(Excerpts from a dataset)
# # # #

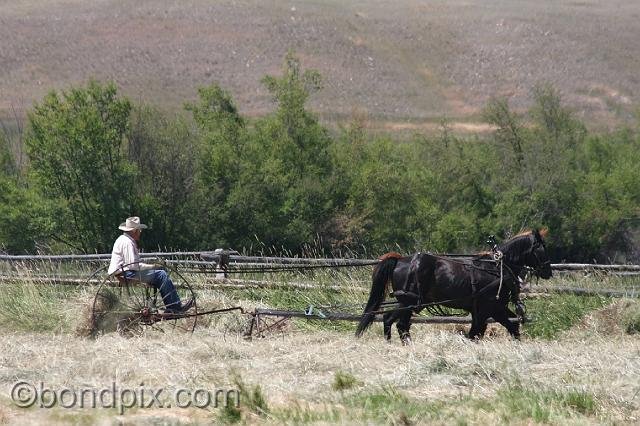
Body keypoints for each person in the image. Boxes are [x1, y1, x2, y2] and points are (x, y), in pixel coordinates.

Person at [107, 216, 193, 313]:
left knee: (161, 272)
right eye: (139, 230)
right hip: (127, 274)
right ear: (135, 231)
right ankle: (175, 307)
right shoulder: (127, 243)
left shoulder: (123, 239)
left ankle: (172, 304)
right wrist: (153, 266)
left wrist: (153, 267)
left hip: (125, 273)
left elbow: (133, 264)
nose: (140, 233)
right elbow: (134, 266)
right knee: (161, 274)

# # # #

● Problem to solve
Your output should be an exact copy of the lines from the one containing "left knee: (161, 272)" through the last line of the data above.

● Result of the task
left knee: (161, 272)
right eye: (139, 230)
right hip: (127, 274)
right ear: (135, 231)
right ankle: (175, 307)
right shoulder: (127, 243)
left shoulder: (123, 239)
left ankle: (172, 304)
right wrist: (153, 266)
left wrist: (153, 267)
left hip: (125, 273)
left elbow: (133, 264)
nose: (140, 233)
right elbow: (134, 266)
right knee: (161, 274)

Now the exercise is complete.